For those who are interested, the following e-mail message was sent by the individual working on getting our volume submitter plan approved:
QUOTE
The question was raised whether safe harbor matching contributions could be made in Employer stock. The concern was that DOL Interpretive Bulletin relating to in-kind contributions to employee benefit plans [Section 2509.94-3©] prohibited it. It states, "In the context of defined contribution pension plans and welfare plans, it is the view of the Department that an in-kind contribution to a plan that reduces an obligation of a plan sponsor or employer to make a contribution measured in terms of cash amounts would constitute a prohibited transaction under section 406(a)(1)(A) of ERISA (and section 4975©(1)(A)of the Code) unless a statutory or administrative exemption under section 408 of ERISA (or section 4975 ©(2)or (d) of the Code) applies."
The volume submitter coordinator called Dick Wickersham in D. C. to look into the question.

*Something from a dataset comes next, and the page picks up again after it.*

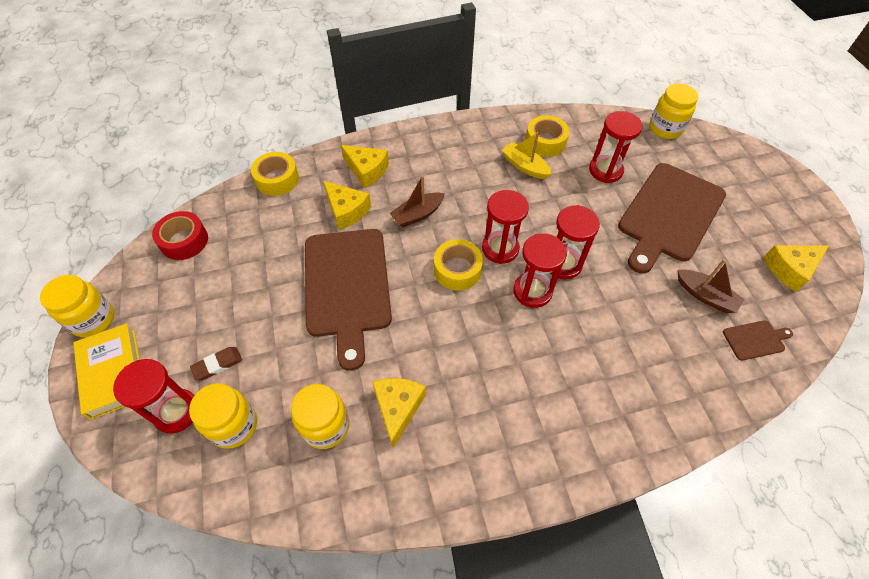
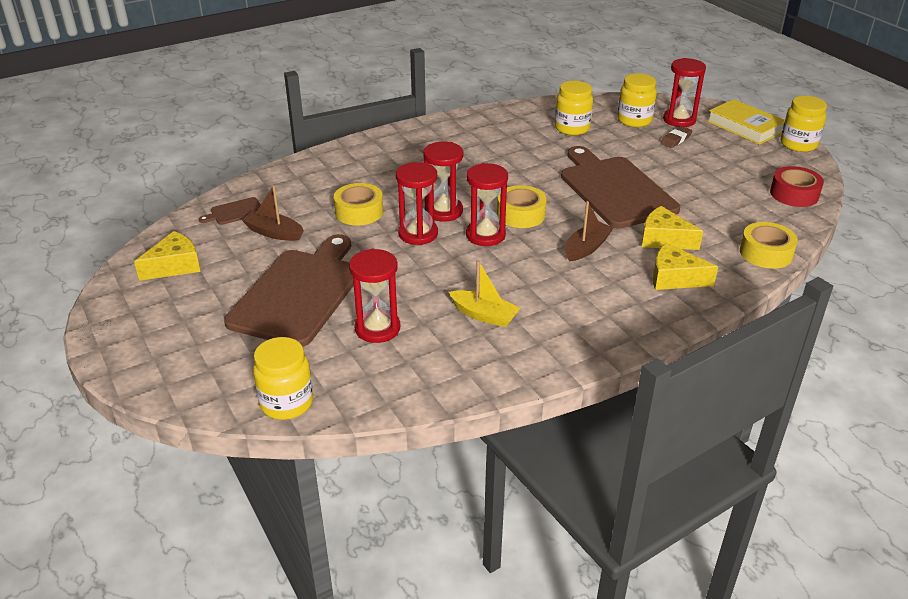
camera: 165 degrees right, 20 degrees down
yellow cheese [372,378,426,448] -> none
yellow tape [525,115,569,157] -> yellow tape moved to [334,183,383,225]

Wickersham's assistant maintains that Section 408(e) of ERISA provides the administrative exemption that makes this permissible. This section deals with the acquisition or sale by plan of qualifying employer securities; acquisition, sale, or lease by plan of qualifying employer real property. The exemption is available if the acquisition is valued at fair market value; if no commission is charged; and if the plan is a profit sharing, stock bonus, thrift, savings plan, esop, or a money purchase plan which was in existence on the date ERISA was enacted and which invested primarily in qualifying employer securities. This is what prevents a defined benefit plan or post ERISA money purchase pension plan from being funded with employer stock. The corresponding Code section is 4975(d)(13).
Therefore, the volume submitter coordinator will permit this in a 401(k) plan if we indicate that the acquisition of employer securities satisfies ERISA Section 408(e).